Division of Dermatology, Department of Medicine, Memorial Sloan Kettering Cancer Center, New York, New York, USA.
Division of Dermatology, Department of Medicine, Memorial Sloan Kettering Cancer Center, New York, New York, USA.
J Invest Dermatol. 2023 Aug;143(8):1423-1429.e1. doi: 10.1016/j.jid.2022.08.058. Epub 2023 Feb 18.
Artificial intelligence algorithms to classify melanoma are dependent on their training data, which limits generalizability. The objective of this study was to compare the performance of an artificial intelligence model trained on a standard adult-predominant dermoscopic dataset before and after the addition of additional pediatric training images. The performances were compared using held-out adult and pediatric test sets of images. We trained two models: one (model A) on an adult-predominant dataset (37,662 images from the International Skin Imaging Collaboration) and the other (model A+P) on an additional 1,536 pediatric images. We compared performance between the two models on adult and pediatric held-out test images separately using the area under the receiver operating characteristic curve. We then used Gradient-weighted Class Activation Maps and background skin masking to understand the contributions of the lesion versus background skin to algorithm decision making. Adding images from a pediatric population with different epidemiological and visual patterns to current reference standard datasets improved algorithm performance on pediatric images without diminishing performance on adult images. This suggests a way that dermatologic artificial intelligence models can be made more generalizable. The presence of background skin was important to the pediatric-specific improvement seen between models. Our study highlights the importance of carefully curated and labeled data from diverse inputs to improve the generalizability of AI models for dermatology, in this case applied to dermoscopic images of adult and pediatric lesions to improve melanoma detection.

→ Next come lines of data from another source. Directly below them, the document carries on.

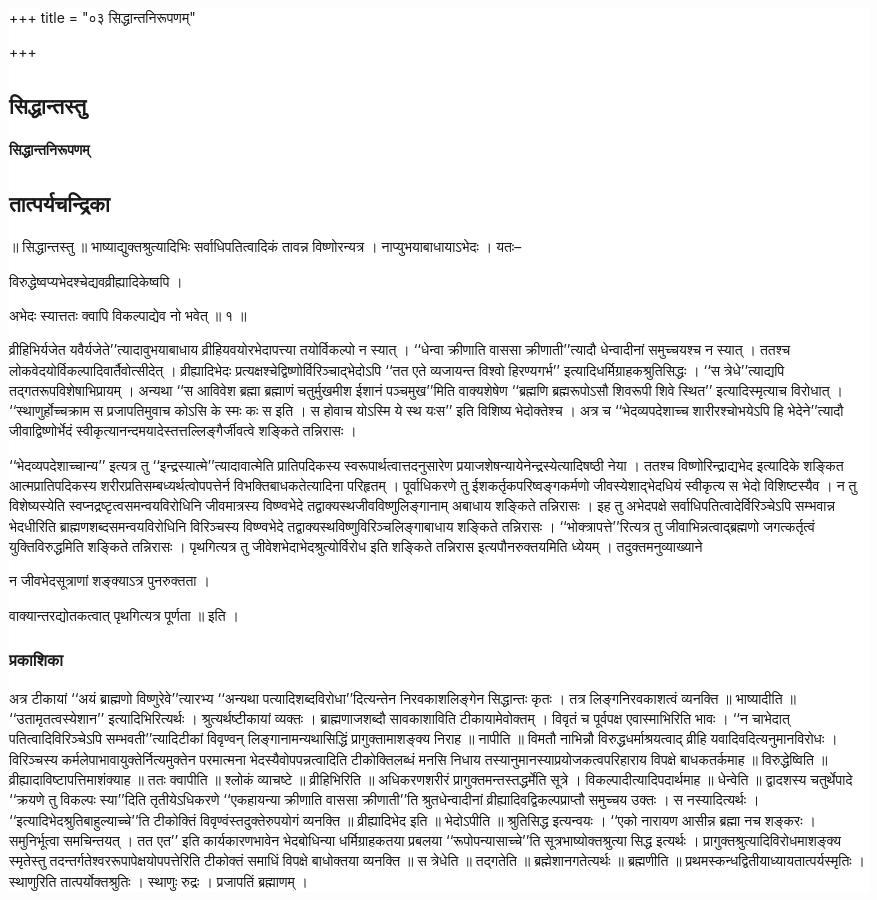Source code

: +++
title = "०३ सिद्धान्तनिरूपणम्"

+++


## सिद्धान्तस्तु

**सिद्धान्तनिरूपणम्**

## **तात्पर्यचन्द्रिका**

॥ सिद्धान्तस्तु ॥ भाष्याद्युक्तश्रुत्यादिभिः सर्वाधिपतित्वादिकं तावन्न विष्णोरन्यत्र । नाप्युभयाबाधायाऽभेदः । यतः–

विरुद्धेष्वप्यभेदश्चेद्यवव्रीह्यादिकेष्वपि ।

अभेदः स्यात्ततः क्वापि विकल्पाद्येव नो भवेत् ॥ १ ॥

व्रीहिभिर्यजेत यवैर्यजेते’’त्यादावुभयाबाधाय व्रीहियवयोरभेदापत्त्या तयोर्विकल्पो न स्यात् । ‘‘धेन्वा क्रीणाति वाससा क्रीणाती’’त्यादौ धेन्वादीनां समुच्चयश्च न स्यात् । ततश्च लोकवेदयोर्विकल्पादिवार्तैवोत्सीदेत् । व्रीह्यादिभेदः प्रत्यक्षश्चेद्विष्णोर्विरिञ्चाद्भेदोऽपि ‘‘तत एते व्यजायन्त विश्वो हिरण्यगर्भ’’ इत्यादिधर्मिग्राहकश्रुतिसिद्धः । ‘‘स त्रेधे’’त्याद्यपि तद्गतरूपविशेषाभिप्रायम् । अन्यथा ‘‘स आविवेश ब्रह्मा ब्रह्माणं चतुर्मुखमीश ईशानं पञ्चमुख’’मिति वाक्यशेषेण ‘‘ब्रह्मणि ब्रह्मरूपोऽसौ शिवरूपी शिवे स्थित’’ इत्यादिस्मृत्याच विरोधात् । ‘‘स्थाणुर्होच्चक्राम स प्रजापतिमुवाच कोऽसि के स्मः कः स इति । स होवाच योऽस्मि ये स्थ यःस’’ इति विशिष्य भेदोक्तेश्च । अत्र च ‘‘भेदव्यपदेशाच्च शारीरश्चोभयेऽपि हि भेदेने’’त्यादौ जीवाद्विष्णोर्भेदं स्वीकृत्यानन्दमयादेस्तत्तल्लिङ्गैर्जीवत्वे शङ्किते तन्निरासः ।

‘‘भेदव्यपदेशाच्चान्य’’ इत्यत्र तु ‘‘इन्द्रस्यात्मे’’त्यादावात्मेति प्रातिपदिकस्य स्वरूपार्थत्वात्तदनुसारेण प्रयाजशेषन्यायेनेन्द्रस्येत्यादिषष्ठी नेया । ततश्च विष्णोरिन्द्राद्यभेद इत्यादिके शङ्कित आत्मप्रातिपदिकस्य शरीरप्रतिसम्बध्यर्थत्वोपपत्तेर्न विभक्तिबाधकतेत्यादिना परिहृतम् । पूर्वाधिकरणे तु ईशकर्तृकपरिष्वङ्गकर्मणो जीवस्येशाद्भेदधियं स्वीकृत्य स भेदो विशिष्टस्यैव । न तु विशेष्यस्येति स्वप्नद्रष्टृत्वसमन्वयविरोधिनि जीवमात्रस्य विष्ण्वभेदे तद्वाक्यस्थजीवविष्णुलिङ्गानाम् अबाधाय शङ्किते तन्निरासः । इह तु अभेदपक्षे सर्वाधिपतित्वादेर्विरिञ्चेऽपि सम्भवान्न भेदधीरिति ब्राह्मणशब्दसमन्वयविरोधिनि विरिञ्चस्य विष्ण्वभेदे तद्वाक्यस्थविष्णुविरिञ्चलिङ्गाबाधाय शङ्किते तन्निरासः । ‘‘भोक्त्रापत्ते’’रित्यत्र तु जीवाभिन्नत्वाद्ब्रह्मणो जगत्कर्तृत्वं युक्तिविरुद्धमिति शङ्किते तन्निरासः । पृथगित्यत्र तु जीवेशभेदाभेदश्रुत्योर्विरोध इति शङ्किते तन्निरास इत्यपौनरुक्तयमिति ध्येयम् । तदुक्तमनुव्याख्याने

न जीवभेदसूत्राणां शङ्क्याऽत्र पुनरुक्तता ।

वाक्यान्तरद्योतकत्वात् पृथगित्यत्र पूर्णता ॥ इति ।

### **प्रकाशिका**

अत्र टीकायां ‘‘अयं ब्राह्मणो विष्णुरेवे’’त्यारभ्य ‘‘अन्यथा पत्यादिशब्दविरोधा’’दित्यन्तेन निरवकाशलिङ्गेन सिद्धान्तः कृतः । तत्र लिङ्गनिरवकाशत्वं व्यनक्ति ॥ भाष्यादीति ॥ ‘‘उतामृतत्वस्येशान’’ इत्यादिभिरित्यर्थः । श्रुत्यर्थष्टीकायां व्यक्तः । ब्राह्मणाजशब्दौ सावकाशाविति टीकायामेवोक्तम् । विवृतं च पूर्वपक्ष एवास्माभिरिति भावः । ‘‘न चाभेदात् पतित्वादिविरिञ्चेऽपि सम्भवती’’त्यादिटीकां विवृण्वन् लिङ्गानामन्यथासिद्धिं प्रागुक्तामाशङ्क्य निराह ॥ नापीति ॥ विमतौ नाभिन्नौ विरुद्धधर्माश्रयत्वाद् व्रीहि यवादिवदित्यनुमानविरोधः । विरिञ्चस्य कर्मलेपाभावायुक्तेर्नित्यमुक्तेन परमात्मना भेदस्यैवोपपन्नत्वादिति टीकोक्तिलब्धं मनसि निधाय तस्यानुमानस्याप्रयोजकत्वपरिहाराय विपक्षे बाधकतर्कमाह ॥ विरुद्धेष्विति ॥ व्रीह्यादाविष्टापत्तिमाशंक्याह ॥ ततः क्वापीति ॥ श्लोकं व्याचष्टे ॥ व्रीहिभिरिति ॥ अधिकरणशरीरं प्रागुक्तमन्तस्तद्धर्मेति सूत्रे । विकल्पादीत्यादिपदार्थमाह ॥ धेन्वेति ॥ द्वादशस्य चतुर्थेपादे ‘‘क्रयणे तु विकल्पः स्या’’दिति तृतीयेऽधिकरणे ‘‘एकहायन्या क्रीणाति वाससा क्रीणाती’’ति श्रुतधेन्वादीनां व्रीह्यादिवद्विकल्पप्राप्तौ समुच्चय उक्तः । स नस्यादित्यर्थः । ‘‘इत्यादिभेदश्रुतिबाहुल्याच्चे’’ति टीकोक्तिं विवृण्वंस्तदुक्तेरुपयोगं व्यनक्ति ॥ व्रीह्यादिभेद इति ॥ भेदोऽपीति ॥ श्रुतिसिद्ध इत्यन्वयः । ‘‘एको नारायण आसीन्न ब्रह्मा नच शङ्करः । समुनिर्भूत्वा समचिन्तयत् । तत एत’’ इति कार्यकारणभावेन भेदबोधिन्या धर्मिग्राहकतया प्रबलया ‘‘रूपोपन्यासाच्चे’’ति सूत्रभाष्योक्तश्रुत्या सिद्ध इत्यर्थः । प्रागुक्तश्रुत्यादिविरोधमाशङ्क्य स्मृतेस्तु तदन्तर्गतेश्वररूपापेक्षयोपपत्तेरिति टीकोक्तं समाधिं विपक्षे बाधोक्तया व्यनक्ति ॥ स त्रेधेति ॥ तद्गतेति ॥ ब्रह्मेशानगतेत्यर्थः ॥ ब्रह्मणीति ॥ प्रथमस्कन्धद्वितीयाध्यायतात्पर्यस्मृतिः । स्थाणुरिति तात्पर्योक्तश्रुतिः । स्थाणुः रुद्रः । प्रजापतिं ब्रह्माणम् ।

用于分类黑色素瘤的人工智能算法依赖于其训练数据,这限制了其通用性。本研究的目的是比较在添加额外的儿科训练图像前后,基于标准成人为主的皮肤镜数据集训练的人工智能模型的性能。使用独立的成人和儿科图像测试集来比较性能。我们训练了两个模型:一个模型 A 基于成人为主的数据集(来自国际皮肤成像协作的 37662 张图像),另一个模型 A+P 基于额外的 1536 张儿科图像。我们分别使用接收者操作特征曲线下的面积来比较两个模型在成人和儿科独立测试图像上的性能。然后,我们使用梯度加权类激活映射和背景皮肤掩模来了解病变与背景皮肤对算法决策的贡献。将来自具有不同流行病学和视觉模式的儿科人群的图像添加到当前参考标准数据集中,可以提高儿科图像上算法的性能,而不会降低成人图像上的性能。这表明了一种使皮肤科人工智能模型更具通用性的方法。背景皮肤的存在对模型之间观察到的儿科特异性改善很重要。我们的研究强调了从不同输入精心策划和标记数据对于提高人工智能模型在皮肤科中的通用性的重要性,在这种情况下,它应用于成人和儿科病变的皮肤镜图像以提高黑色素瘤检测。